§ EXERCISE GOAL
Please copy exactly the line that contains "1.38 mi to center" and every line after it through the end of the records, leaving the pictures out.

§ SUPPLIED DATA
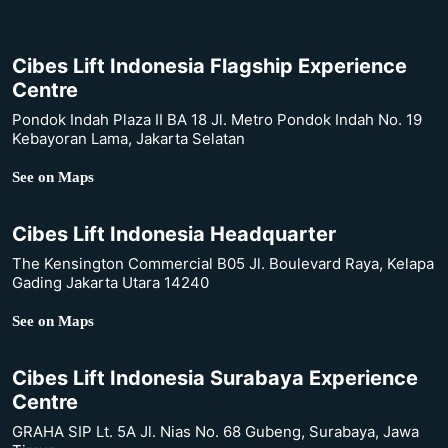
Cibes Lift Indonesia Flagship Experience
Centre
Pondok Indah Plaza II BA 18 Jl. Metro Pondok Indah No. 19
Kebayoran Lama, Jakarta Selatan
See on Maps
Cibes Lift Indonesia Headquarter
The Kensington Commercial B05 Jl. Boulevard Raya, Kelapa
Gading Jakarta Utara 14240
See on Maps
Cibes Lift Indonesia Surabaya Experience
Centre
GRAHA SIP Lt. 5A Jl. Nias No. 68 Gubeng, Surabaya, Jawa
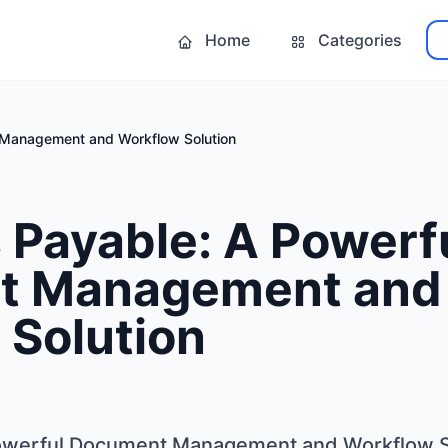
Home
Categories
 Management and Workflow Solution
 Payable: A Powerf
t Management and
 Solution
owerful Document Management and Workflow S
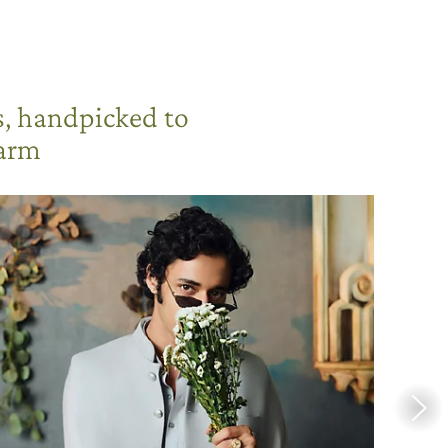
s, handpicked to
harm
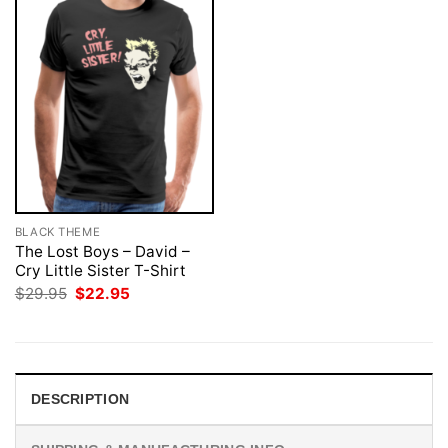
BLACK THEME
The Lost Boys – David –
Cry Little Sister T-Shirt
Original
Current
$
29.95
$
22.95
price
price
was:
is:
$29.95.
$22.95.
DESCRIPTION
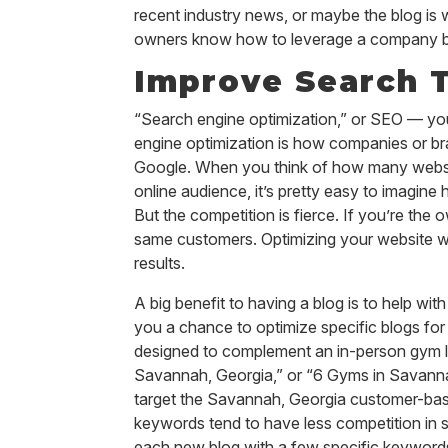
recent industry news, or maybe the blog is
owners know how to leverage a company blog 
Improve Search T
“Search engine optimization,” or SEO — you’v
engine optimization is how companies or bra
Google. When you think of how many website
online audience, it’s pretty easy to imagine
But the competition is fierce. If you’re th
same customers. Optimizing your website wit
results.
A big benefit to having a blog is to help w
you a chance to optimize specific blogs for
designed to complement an in-person gym l
Savannah, Georgia,” or “6 Gyms in Savannah
target the Savannah, Georgia customer-base
keywords tend to have less competition in s
each new blog with a few specific keywords. 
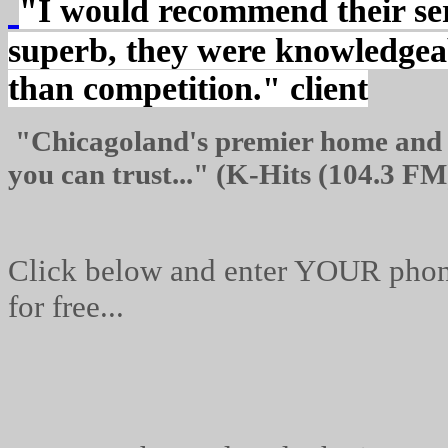
"I would recommend their ser
superb, they were knowledgea
than competition." client
"
Chicagoland's
premier home and c
you can trust..."
(K-Hits (104.3 FM
Click below and enter YOUR phone
for free...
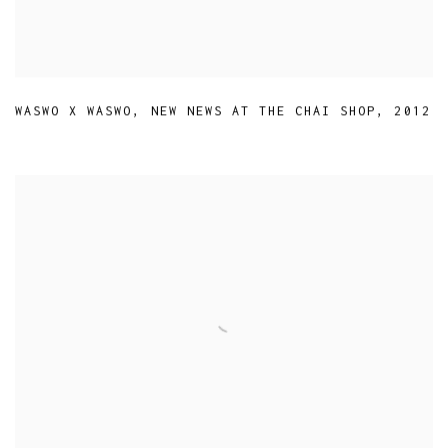
WASWO X WASWO
,
NEW NEWS AT THE CHAI SHOP
,
2012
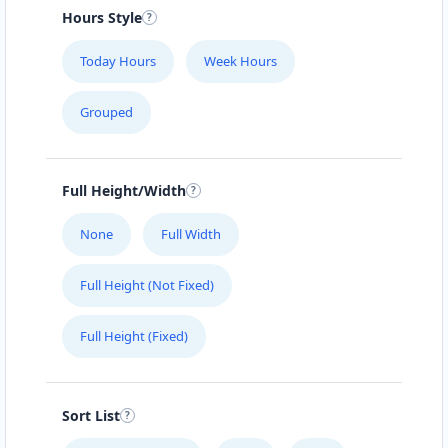
Mobile Location
Hours Style
SENTRAL NIGHTCLUB
Today Hours
Week Hours
#104 1414 8th St East
Grouped
SLIMMING CENTER
457 Main Street
Full Height/Width
THE CLOTH POCKET
None
Full Width
161 B Central Ave. North
Full Height (Not Fixed)
THE POOL LAB
Full Height (Fixed)
303 High Street West
HOMELY TASTE
Sort List
17330 Preston Rd., Suite 200 D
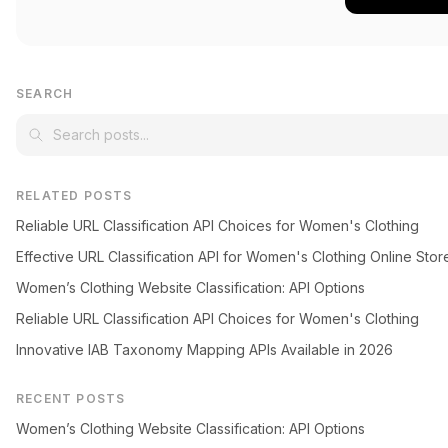
SEARCH
RELATED POSTS
Reliable URL Classification API Choices for Women's Clothing
Effective URL Classification API for Women's Clothing Online Stor
Women’s Clothing Website Classification: API Options
Reliable URL Classification API Choices for Women's Clothing
Innovative IAB Taxonomy Mapping APIs Available in 2026
RECENT POSTS
Women’s Clothing Website Classification: API Options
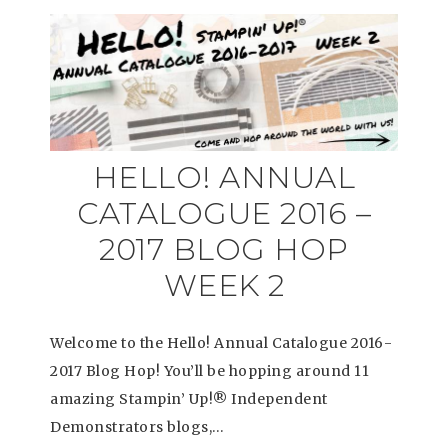
HELLO! ANNUAL
CATALOGUE 2016 –
2017 BLOG HOP
WEEK 2
Welcome to the Hello! Annual Catalogue 2016-
2017 Blog Hop! You’ll be hopping around 11
amazing Stampin’ Up!® Independent
Demonstrators blogs,…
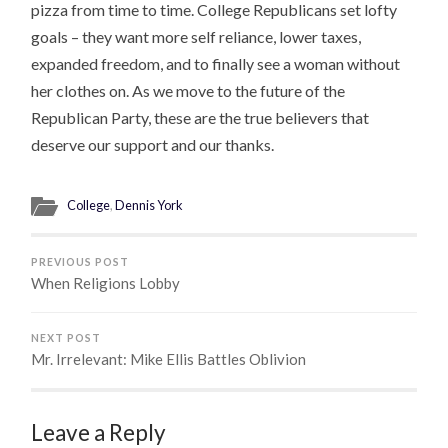
pizza from time to time. College Republicans set lofty
goals – they want more self reliance, lower taxes,
expanded freedom, and to finally see a woman without
her clothes on. As we move to the future of the
Republican Party, these are the true believers that
deserve our support and our thanks.
College
,
Dennis York
PREVIOUS POST
When Religions Lobby
NEXT POST
Mr. Irrelevant: Mike Ellis Battles Oblivion
Leave a Reply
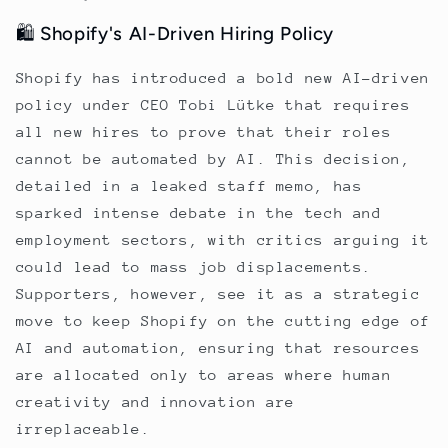
🛍️ Shopify's AI-Driven Hiring Policy
Shopify has introduced a bold new AI-driven
policy under CEO Tobi Lütke that requires
all new hires to prove that their roles
cannot be automated by AI. This decision,
detailed in a leaked staff memo, has
sparked intense debate in the tech and
employment sectors, with critics arguing it
could lead to mass job displacements.
Supporters, however, see it as a strategic
move to keep Shopify on the cutting edge of
AI and automation, ensuring that resources
are allocated only to areas where human
creativity and innovation are
irreplaceable.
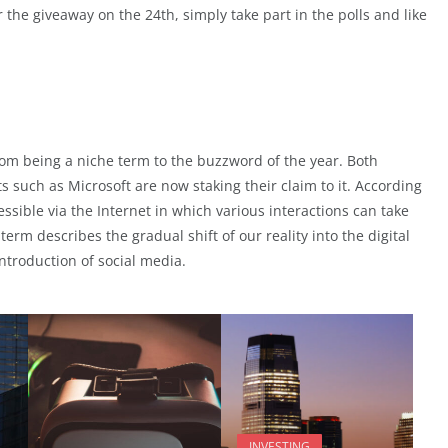
 the giveaway on the 24th, simply take part in the polls and like
rom being a niche term to the buzzword of the year. Both
 such as Microsoft are now staking their claim to it. According
cessible via the Internet in which various interactions can take
term describes the gradual shift of our reality into the digital
ntroduction of social media.
INVESTING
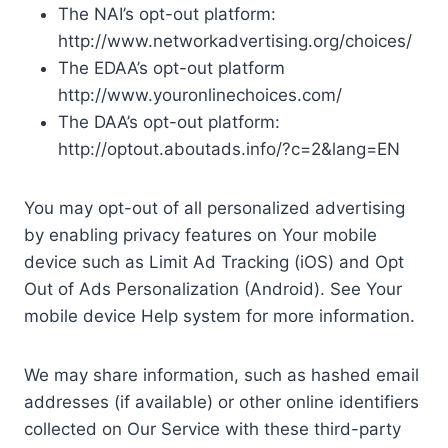
The NAI’s opt-out platform:
http://www.networkadvertising.org/choices/
The EDAA’s opt-out platform
http://www.youronlinechoices.com/
The DAA’s opt-out platform:
http://optout.aboutads.info/?c=2&lang=EN
You may opt-out of all personalized advertising
by enabling privacy features on Your mobile
device such as Limit Ad Tracking (iOS) and Opt
Out of Ads Personalization (Android). See Your
mobile device Help system for more information.
We may share information, such as hashed email
addresses (if available) or other online identifiers
collected on Our Service with these third-party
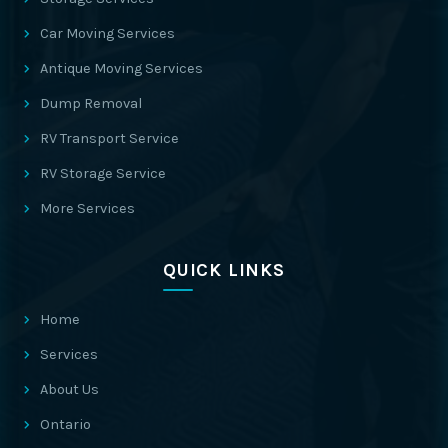
Car Moving Services
Antique Moving Services
Dump Removal
RV Transport Service
RV Storage Service
More Services
QUICK LINKS
Home
Services
About Us
Ontario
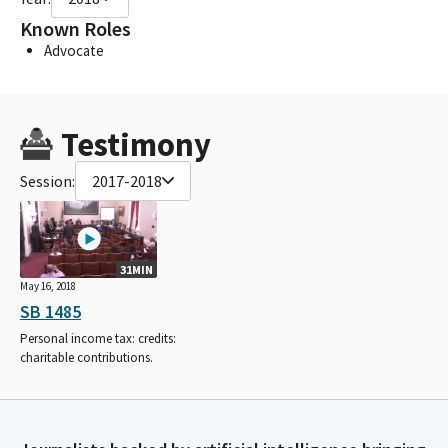
Known Roles
Advocate
Testimony
Session:
2017-2018
31MIN
May 16, 2018
SB 1485
Personal income tax: credits:
charitable contributions.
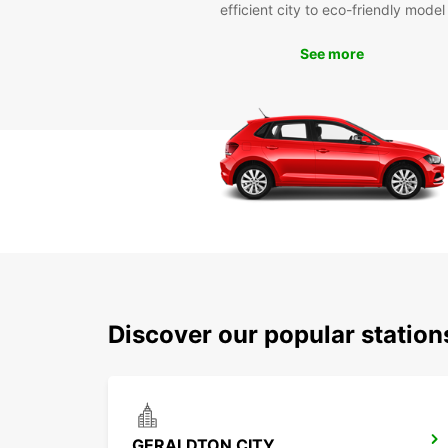
efficient city to eco-friendly model
See more
Discover our popular statio
GERALDTON CITY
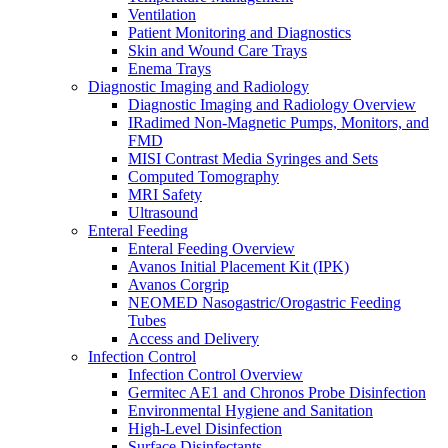
Ventilation
Patient Monitoring and Diagnostics
Skin and Wound Care Trays
Enema Trays
Diagnostic Imaging and Radiology
Diagnostic Imaging and Radiology Overview
IRadimed Non-Magnetic Pumps, Monitors, and
FMD
MISI Contrast Media Syringes and Sets
Computed Tomography
MRI Safety
Ultrasound
Enteral Feeding
Enteral Feeding Overview
Avanos Initial Placement Kit (IPK)
Avanos Corgrip
NEOMED Nasogastric/Orogastric Feeding
Tubes
Access and Delivery
Infection Control
Infection Control Overview
Germitec AE1 and Chronos Probe Disinfection
Environmental Hygiene and Sanitation
High-Level Disinfection
Surface Disinfectants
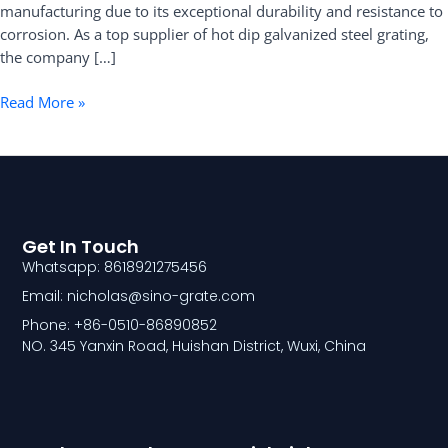
manufacturing due to its exceptional durability and resistance to
Grating
corrosion. As a top supplier of hot dip galvanized steel grating,
the company […]
Read More »
Get In Touch
Whatsapp: 8618921275456
Email: nicholas@sino-grate.com
Phone: +86-0510-86890852
NO. 345 Yanxin Road, Huishan District, Wuxi, China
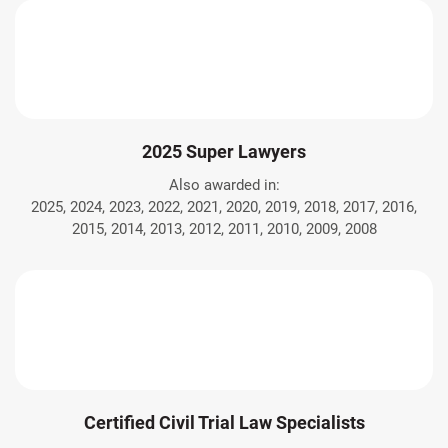
2025 Super Lawyers
Also awarded in:
2025, 2024, 2023, 2022, 2021, 2020, 2019, 2018, 2017, 2016,
2015, 2014, 2013, 2012, 2011, 2010, 2009, 2008
Certified Civil Trial Law Specialists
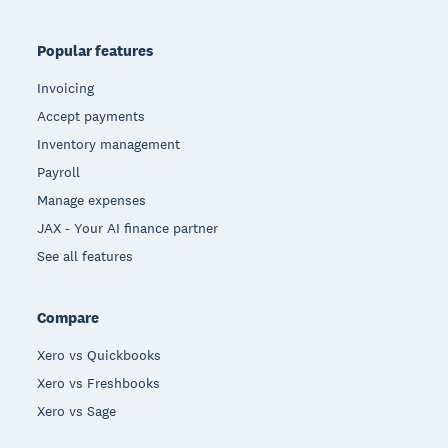
Popular features
Invoicing
Accept payments
Inventory management
Payroll
Manage expenses
JAX - Your AI finance partner
See all features
Compare
Xero vs Quickbooks
Xero vs Freshbooks
Xero vs Sage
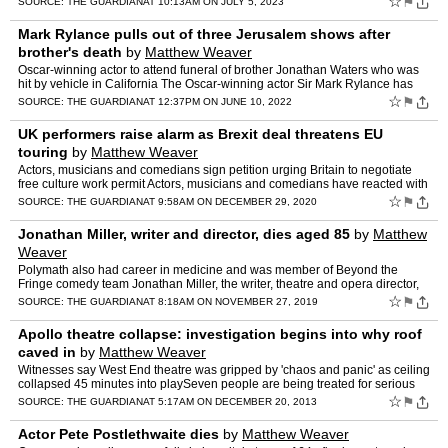
☆
⚑
SOURCE:
THE GUARDIAN
AT 10:13AM ON JULY 5, 2023
Mark Rylance pulls out of three Jerusalem shows after
brother's death
by
Matthew Weaver
Oscar-winning actor to attend funeral of brother Jonathan Waters who was
hit by vehicle in California The Oscar-winning actor Sir Mark Rylance has
pulled out of three performances of the Wes…
☆
⚑
SOURCE:
THE GUARDIAN
AT 12:37PM ON JUNE 10, 2022
UK performers raise alarm as Brexit deal threatens EU
touring
by
Matthew Weaver
Actors, musicians and comedians sign petition urging Britain to negotiate
free culture work permit Actors, musicians and comedians have reacted with
alarm to provisions in the Brexit trade d…
☆
⚑
SOURCE:
THE GUARDIAN
AT 9:58AM ON DECEMBER 29, 2020
Jonathan Miller, writer and director, dies aged 85
by
Matthew
Weaver
Polymath also had career in medicine and was member of Beyond the
Fringe comedy team Jonathan Miller, the writer, theatre and opera director,
and member of the Beyond the Fringe comedy team,…
☆
⚑
SOURCE:
THE GUARDIAN
AT 8:18AM ON NOVEMBER 27, 2019
Apollo theatre collapse: investigation begins into why roof
caved in
by
Matthew Weaver
Witnesses say West End theatre was gripped by 'chaos and panic' as ceiling
collapsed 45 minutes into playSeven people are being treated for serious
injuries following the collapse of a ceili…
☆
⚑
SOURCE:
THE GUARDIAN
AT 5:17AM ON DECEMBER 20, 2013
Actor Pete Postlethwaite dies
by
Matthew Weaver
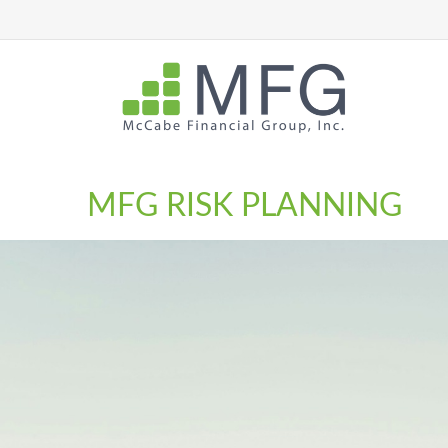
MFG RISK PLANNING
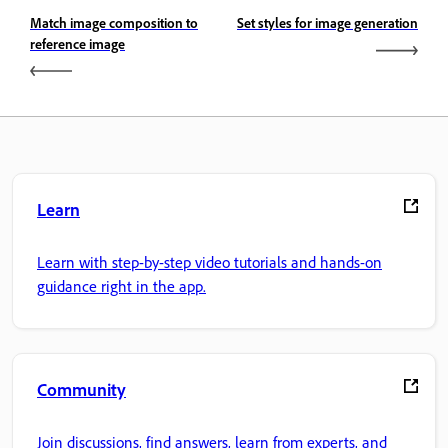
Match image composition to
Set styles for image generation
reference image
Learn
Learn with step-by-step video tutorials and hands-on
guidance right in the app.
Community
Join discussions, find answers, learn from experts, and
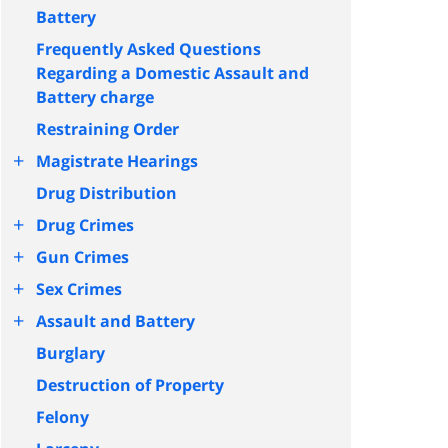
Battery
Frequently Asked Questions
Regarding a Domestic Assault and
Battery charge
Restraining Order
+
Magistrate Hearings
Drug Distribution
+
Drug Crimes
+
Gun Crimes
+
Sex Crimes
+
Assault and Battery
Burglary
Destruction of Property
Felony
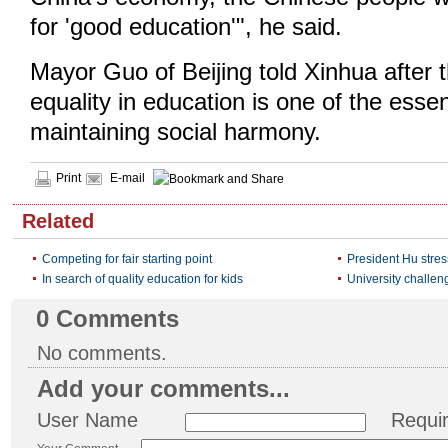
for 'good education'", he said.
Mayor Guo of Beijing told Xinhua after 
equality in education is one of the essen
maintaining social harmony.
Print
E-mail
Related
Competing for fair starting point
President Hu stre
In search of quality education for kids
University challen
0
Comments
No comments.
Add your comments...
User Name
Requi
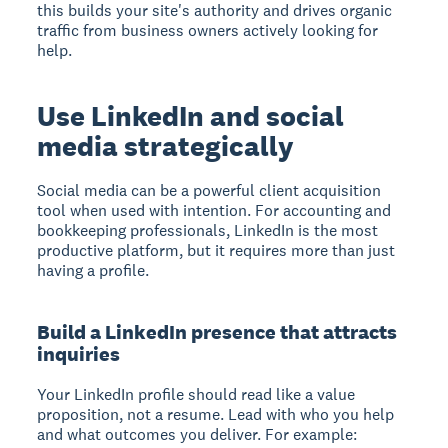
this builds your site's authority and drives organic
traffic from business owners actively looking for
help.
Use LinkedIn and social
media strategically
Social media can be a powerful client acquisition
tool when used with intention. For accounting and
bookkeeping professionals, LinkedIn is the most
productive platform, but it requires more than just
having a profile.
Build a LinkedIn presence that attracts
inquiries
Your LinkedIn profile should read like a value
proposition, not a resume. Lead with who you help
and what outcomes you deliver. For example:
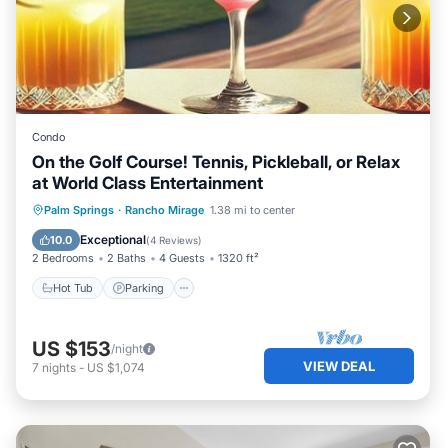
Condo
On the Golf Course! Tennis, Pickleball, or Relax
at World Class Entertainment
Hot Tub
Parking
Pool
Palm Springs
·
Rancho Mirage
1.38 mi to center
Ocean View
Exceptional
10.0
(
4 Reviews
)
2 Bedrooms
2 Baths
4 Guests
1320 ft²
Hot Tub
Parking
US $153
/night
VIEW DEAL
7
nights
-
US $1,074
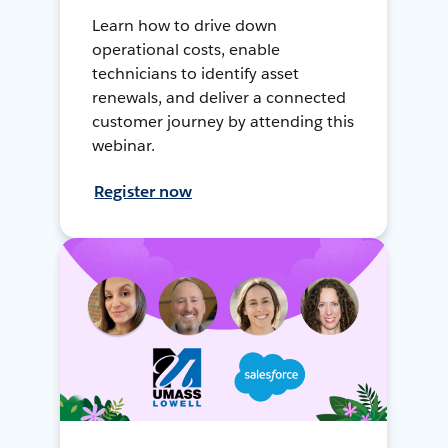
Learn how to drive down
operational costs, enable
technicians to identify asset
renewals, and deliver a connected
customer journey by attending this
webinar.
Register now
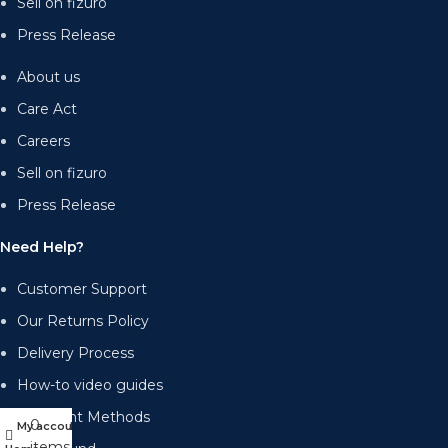
Sell on fizuro
Press Release
About us
Care Act
Careers
Sell on fizuro
Press Release
Need Help?
Customer Support
Our Returns Policy
Delivery Process
How-to video guides
Payment Methods
0
My account
Menu
items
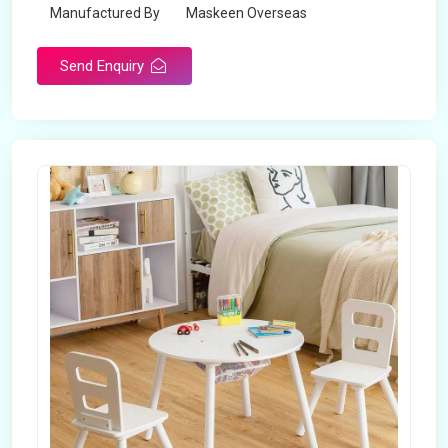
Manufactured By
Maskeen Overseas
Send Enquiry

§ RESPONSE BOX
1.38 mi to center
Ocean View
Exceptional
10.0
(
4 Reviews
)
2 Bedrooms
2 Baths
4 Guests
1320 ft²
Hot Tub
Parking
US $153
/night
VIEW DEAL
7
nights
-
US $1,074
Learn how to drive down
operational costs, enable
technicians to identify asset
renewals, and deliver a connected
customer journey by attending this
webinar.
Register now
Sell on fizuro
Press Release
About us
Care Act
Careers
Sell on fizuro
Press Release
Need Help?
Customer Support
Our Returns Policy
Delivery Process
How-to video guides
Payment Methods
0
My account
Menu
items
Manufactured By
Maskeen Overseas
Send Enquiry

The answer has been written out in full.